Will’s Nina-induced fit of insecurity brings him to ACN’s morning show, where he takes out his frustration at how very un-serious and un-newsy life outside News Night can be on a nearby light fixture. Back upstairs, he angrily breaks up with Nina as a proxy for his own image anxiety. While turning the Will-Nina relationship into an allegory for gossip corrupting news is a major misstep for a show with a “woman problem” this well-documented, the subplot redeems itself by beefing up the relationship between Will and Sloan. He gives her advice, she gives him armchair psychology, and the two give each other the mutual respect and platonic affection that’s missing from so many of The Newsroom’s mixed-gender relationships.
Less redeemable is Jim and Neal’s disastrous double date with Hallie and Aubrey Lerner, a drunken reporter from mtvU with a passion for Ron Paul. Taylor the Press Aide is “sad,” so Hallie invites her along, because there’s nothing Republicans love to do when they’re down more than be a fifth wheel for a bunch of journalists at the Meatpacking District version of P.F. Chang’s. Drunk Reporter manages to supplant Sex and the City Laundromat Girl as this season’s worst female character, an impressive feat considering her mere two minutes of screen time. She’s a punching bag for Neal’s mansplanation of why Ron Paul is terrible, after which she shuts up so Taylor can confess that she just got canned by the Romney campaign.

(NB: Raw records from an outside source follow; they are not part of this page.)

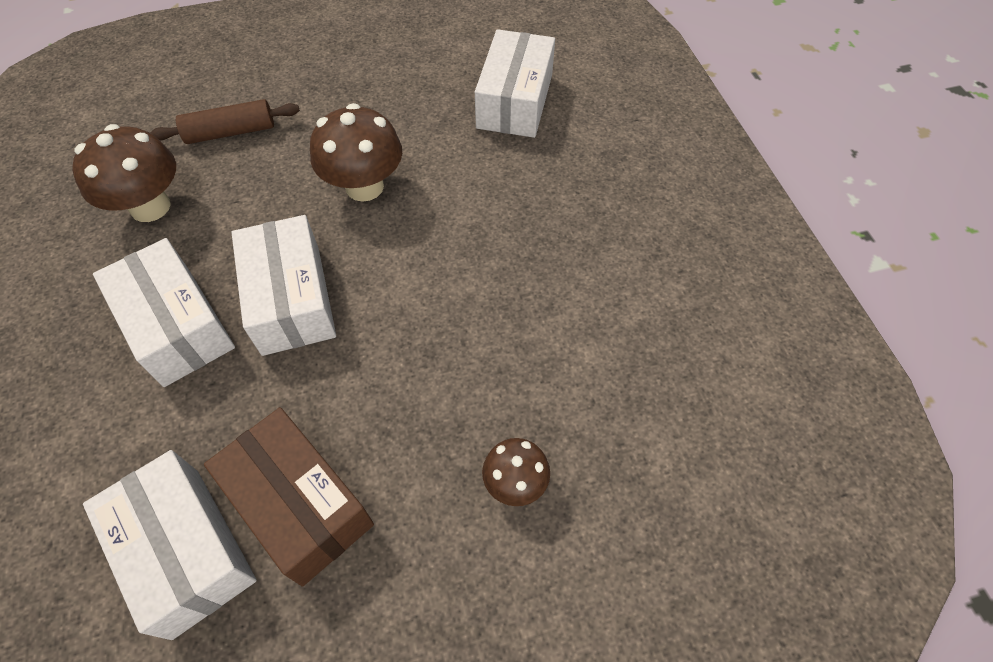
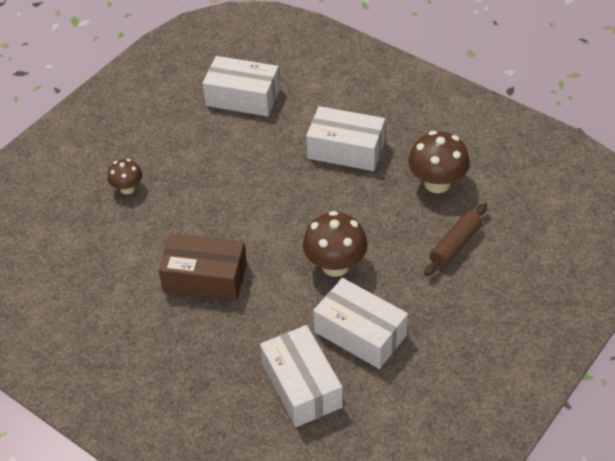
camera: 145 degrees right, 10 degrees down
brown box [204,407,374,587] -> brown box moved to [159,233,247,301]
white box [231,215,336,356] -> white box moved to [313,278,408,369]

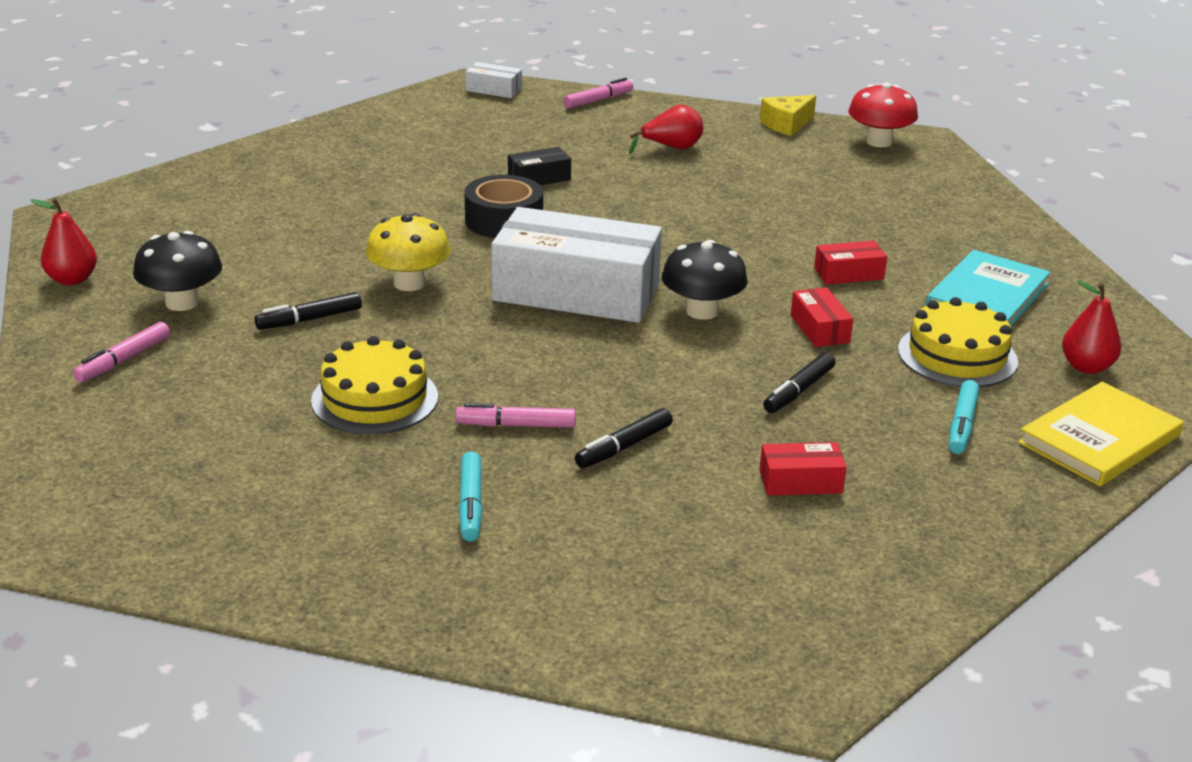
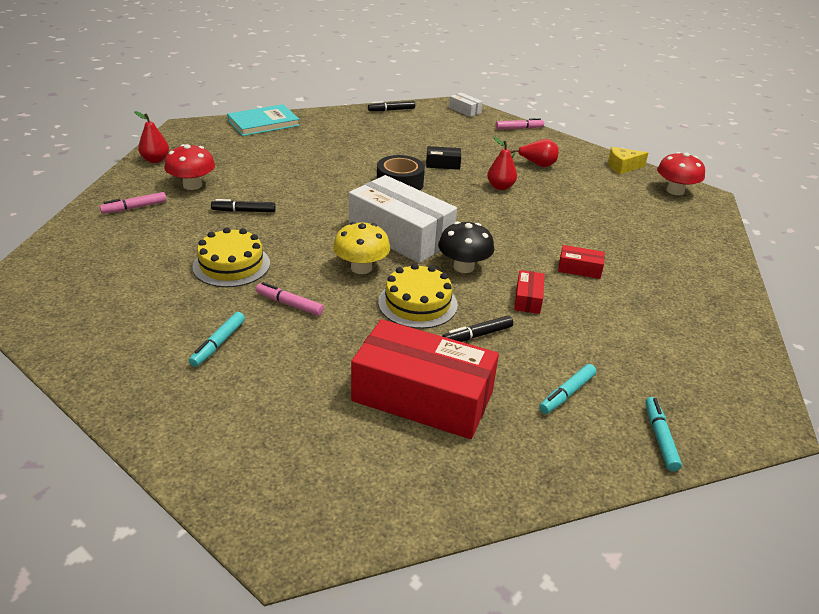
camera: 25 degrees right, 5 degrees up
black mushroom [133,231,222,311] -> red mushroom [164,144,215,190]
yellow mushroom [366,213,450,291] -> yellow mushroom moved to [333,222,390,274]
black marker [575,408,673,468] -> black marker moved to [368,101,415,111]
red box [760,442,847,496] -> red box [351,319,499,439], size x2.37
yellow cake [898,297,1018,387] -> yellow cake moved to [378,263,458,329]
turquoise book [926,250,1050,326] -> turquoise book moved to [227,104,300,136]
yellow book [1018,382,1184,486] -> turquoise marker [645,397,682,471]
red pear [1062,280,1121,374] -> red pear moved to [487,137,517,190]

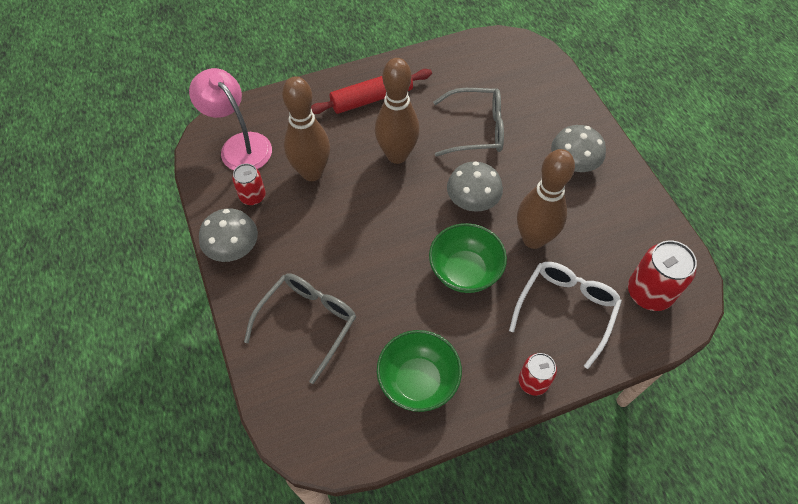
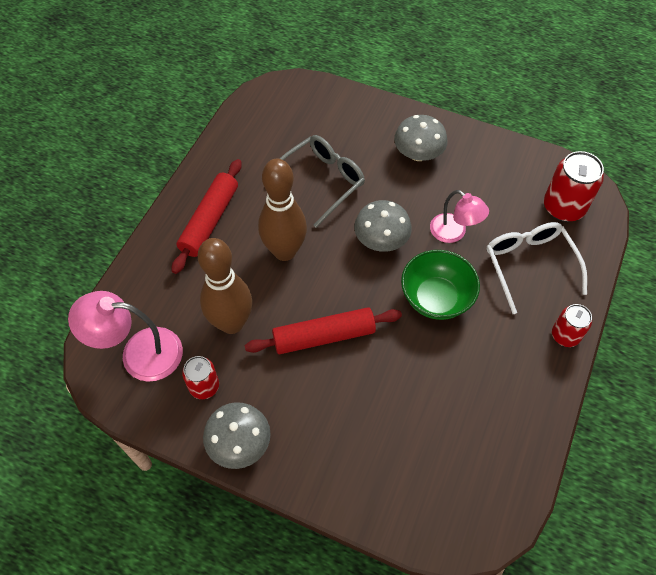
camera: 45 degrees left, 0 degrees up
grey glasses [244,273,356,384] -> none
green bowl [377,330,462,412] -> none
brown bowling pin [517,149,575,249] -> pink lamp [430,190,489,243]
none -> red rolling pin [244,307,402,354]

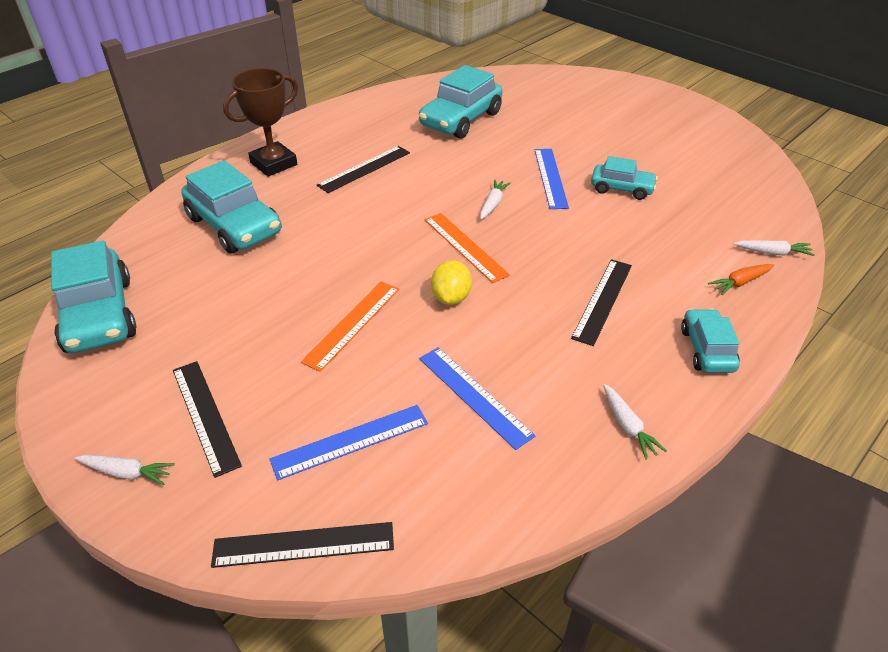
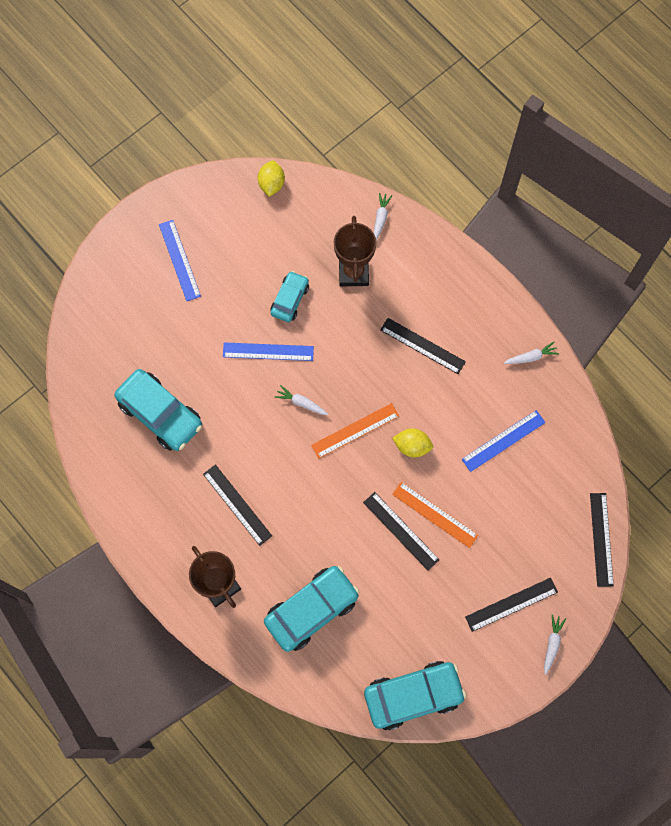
camera: 85 degrees left, 30 degrees up
blue ruler [269,405,428,481] -> blue ruler moved to [159,220,201,301]
turquoise car [681,309,740,373] -> none
orange carrot [708,264,774,295] -> none
none -> yellow lemon [258,161,285,197]
none -> brown trophy [334,216,376,286]
none -> black ruler [363,492,439,570]

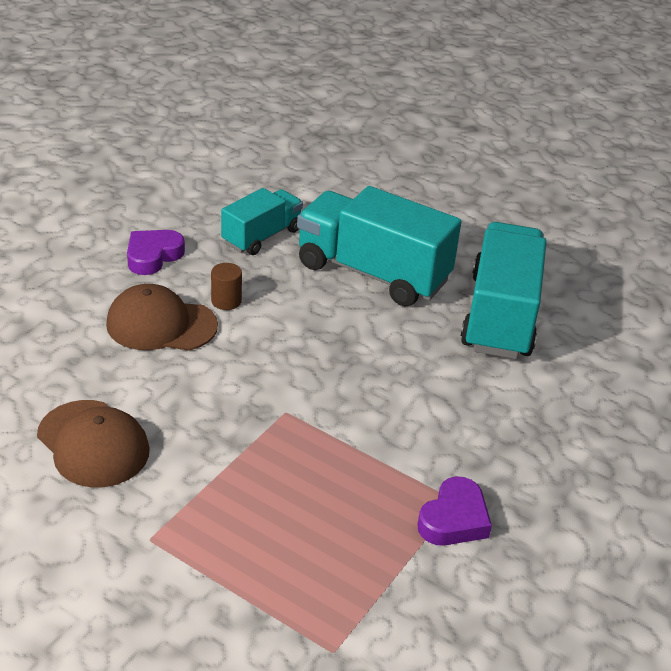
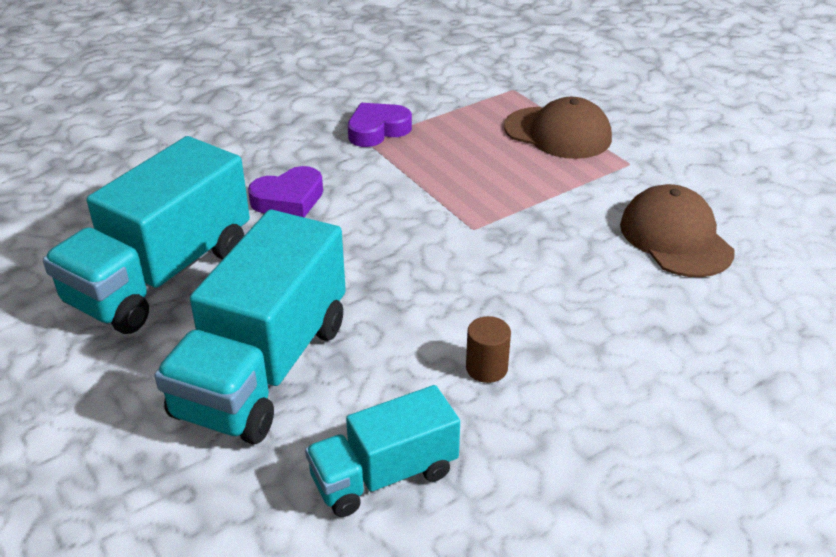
camera: 155 degrees left, 0 degrees up
brown cap [106,284,218,351] -> brown cap moved to [504,97,612,159]
purple heart [127,230,185,275] -> purple heart moved to [248,166,323,217]
turquoise truck [297,186,461,306] -> turquoise truck turned 60 degrees clockwise [154,210,346,444]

Just when a sexually frustrated Jim and his girlfriend are about to get some alone time, they run into Maggie drinking alone at the Soho Grand’s bar. After Hallie gets sent off to Colorado on 90 minutes’ notice, Jim’s left with no choice but to head back downstairs and patronize his not-even-ex, reminding her to “be careful when you’re drinking” and not leak the Genoa story to any creepy bartenders who happen to take her home. It’s a plot device to fill us in on Maggie’s hungover state of mind during the general’s interview the next day, but it’s a gross, condescending plot device that makes us dislike Jim more than ever.
Before the interview, the general demands Maggie leave the room, but not before he pronounces “it happened” while she’s still in earshot. Though he tells Jerry he’s about to fess up, Stomtonovich dodges the question once the camera’s actually on. A frustrated and increasingly unstable Jerry decides facts shouldn’t get in the way of his crusade to expose the Obama administration’s human rights abuses, so he edits the raw footage to turn “If it happened, here’s how we used sarin” into “We used sarin.” It’s still not enough for Charlie to run the story, but the operation’s crew chief, previously presumed dead, calls ACN to confirm a few months later. We cut to Charlie’s solemn testimony, as relayed to Fierce Lawyer Lady: Genoa was aired as a special report to six million viewers at 9 p.m. on a Sunday. “By 10:05, I knew we had a problem. None of it was true.”